Abstract

AbstractAchieving high oxygen evolution reaction (OER) activity while maintaining performance stability is a key challenge for designing perovskite structure oxide OER catalysts, which are often unstable in alkaline environments transforming into an amorphous phase. While the chemical and structural transformation occurring during electrolysis at the electrolyte–catalyst interface is now regarded as a crucial factor influencing OER activity, here, using La0.7Sr0.3CoO3−δ (LSCO) as an active OER catalyst, the critical influence of buried layers on the oxidation current stability in nanoscopically thin, chemically and structurally evolving, catalyst layers is revealed.

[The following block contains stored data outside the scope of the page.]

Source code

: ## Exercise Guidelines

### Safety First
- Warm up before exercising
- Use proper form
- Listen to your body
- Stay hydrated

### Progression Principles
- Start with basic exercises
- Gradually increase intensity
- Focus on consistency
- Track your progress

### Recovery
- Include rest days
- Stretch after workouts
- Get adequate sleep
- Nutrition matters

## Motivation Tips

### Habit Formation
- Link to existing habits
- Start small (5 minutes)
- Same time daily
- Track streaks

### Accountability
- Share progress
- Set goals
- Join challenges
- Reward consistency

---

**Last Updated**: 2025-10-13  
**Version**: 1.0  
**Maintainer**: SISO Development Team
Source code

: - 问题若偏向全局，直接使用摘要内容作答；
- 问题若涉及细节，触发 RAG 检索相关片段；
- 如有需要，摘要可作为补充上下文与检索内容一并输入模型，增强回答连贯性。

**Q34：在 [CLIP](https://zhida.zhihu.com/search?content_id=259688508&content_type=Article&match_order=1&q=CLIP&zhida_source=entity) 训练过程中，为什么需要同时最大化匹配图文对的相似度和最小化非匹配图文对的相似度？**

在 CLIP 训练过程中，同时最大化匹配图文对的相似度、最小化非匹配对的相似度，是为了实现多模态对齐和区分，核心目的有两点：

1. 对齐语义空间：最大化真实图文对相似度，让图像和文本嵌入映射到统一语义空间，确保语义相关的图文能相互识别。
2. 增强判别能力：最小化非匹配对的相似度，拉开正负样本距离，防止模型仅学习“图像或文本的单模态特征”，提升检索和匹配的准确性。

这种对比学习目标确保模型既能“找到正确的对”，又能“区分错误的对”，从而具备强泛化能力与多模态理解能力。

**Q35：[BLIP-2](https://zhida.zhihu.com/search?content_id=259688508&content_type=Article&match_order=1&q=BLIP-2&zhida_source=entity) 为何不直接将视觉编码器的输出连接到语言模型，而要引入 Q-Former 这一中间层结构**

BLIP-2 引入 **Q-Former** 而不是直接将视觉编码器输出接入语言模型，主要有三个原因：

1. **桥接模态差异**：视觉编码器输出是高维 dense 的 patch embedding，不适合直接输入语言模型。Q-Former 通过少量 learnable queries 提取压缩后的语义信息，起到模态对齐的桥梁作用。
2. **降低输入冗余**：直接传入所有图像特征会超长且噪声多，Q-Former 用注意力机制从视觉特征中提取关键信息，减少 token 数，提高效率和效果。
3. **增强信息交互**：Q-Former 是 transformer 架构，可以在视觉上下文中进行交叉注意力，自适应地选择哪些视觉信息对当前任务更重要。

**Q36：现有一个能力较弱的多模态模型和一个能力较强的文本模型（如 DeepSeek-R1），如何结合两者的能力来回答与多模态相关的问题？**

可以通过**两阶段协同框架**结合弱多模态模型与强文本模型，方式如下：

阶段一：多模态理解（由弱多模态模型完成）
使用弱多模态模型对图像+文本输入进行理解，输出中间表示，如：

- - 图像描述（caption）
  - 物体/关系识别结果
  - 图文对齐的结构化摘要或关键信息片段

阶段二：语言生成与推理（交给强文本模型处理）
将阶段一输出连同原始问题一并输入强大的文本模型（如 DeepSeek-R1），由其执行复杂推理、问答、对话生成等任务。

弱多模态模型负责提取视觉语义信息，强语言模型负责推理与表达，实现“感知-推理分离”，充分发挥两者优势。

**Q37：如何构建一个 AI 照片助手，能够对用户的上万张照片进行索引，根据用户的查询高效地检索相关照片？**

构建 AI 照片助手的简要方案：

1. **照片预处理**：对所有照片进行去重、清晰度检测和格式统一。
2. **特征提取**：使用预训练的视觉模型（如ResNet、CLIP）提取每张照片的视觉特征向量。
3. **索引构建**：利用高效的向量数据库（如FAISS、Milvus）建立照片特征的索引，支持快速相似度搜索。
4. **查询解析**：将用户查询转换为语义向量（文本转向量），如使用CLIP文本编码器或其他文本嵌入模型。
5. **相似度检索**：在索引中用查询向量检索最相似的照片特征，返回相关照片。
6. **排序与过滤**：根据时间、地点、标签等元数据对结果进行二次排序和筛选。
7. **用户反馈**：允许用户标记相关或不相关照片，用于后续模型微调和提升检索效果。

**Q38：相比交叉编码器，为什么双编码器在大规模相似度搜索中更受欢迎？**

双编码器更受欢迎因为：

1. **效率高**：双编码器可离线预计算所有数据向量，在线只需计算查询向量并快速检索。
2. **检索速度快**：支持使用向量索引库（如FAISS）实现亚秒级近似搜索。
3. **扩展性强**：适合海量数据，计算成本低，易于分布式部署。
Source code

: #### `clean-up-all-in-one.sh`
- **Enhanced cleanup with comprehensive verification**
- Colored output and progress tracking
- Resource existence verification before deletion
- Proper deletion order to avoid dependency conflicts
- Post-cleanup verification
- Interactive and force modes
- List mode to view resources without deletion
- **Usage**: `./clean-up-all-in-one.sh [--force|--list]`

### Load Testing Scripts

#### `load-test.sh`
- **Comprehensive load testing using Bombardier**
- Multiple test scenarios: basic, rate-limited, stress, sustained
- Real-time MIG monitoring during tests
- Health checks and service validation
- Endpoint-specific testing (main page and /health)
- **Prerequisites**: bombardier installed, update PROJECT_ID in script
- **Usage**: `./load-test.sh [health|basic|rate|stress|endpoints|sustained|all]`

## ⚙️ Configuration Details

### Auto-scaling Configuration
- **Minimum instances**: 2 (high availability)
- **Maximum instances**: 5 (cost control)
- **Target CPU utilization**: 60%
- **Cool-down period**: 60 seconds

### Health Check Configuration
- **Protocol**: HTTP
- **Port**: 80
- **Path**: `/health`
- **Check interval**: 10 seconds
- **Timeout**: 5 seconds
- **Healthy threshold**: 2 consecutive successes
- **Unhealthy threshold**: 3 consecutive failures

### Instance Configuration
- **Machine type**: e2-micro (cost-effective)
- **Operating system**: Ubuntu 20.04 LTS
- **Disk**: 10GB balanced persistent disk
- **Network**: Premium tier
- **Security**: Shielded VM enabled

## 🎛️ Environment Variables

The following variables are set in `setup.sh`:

The use of epitaxial thin films is demonstrated to engineer both depletion layer widths and chemical stability of the catalyst support structure resulting in heterostructured anodes that maintain facile transport kinetics across the electrolyte–anode interface for atomically thin (2–3 unit cells) LSCO catalyst layers and greatly enhanced oxidation current stability as the perovskite structure OER catalysts chemically and structurally transform. This work opens up an approach to design robust and active heterostructured anodes with dynamically evolving ultrathin OER electrocatalyst layers for future green fuel technologies such as conformal coatings of high‐density 3D anode topologies for water splitting.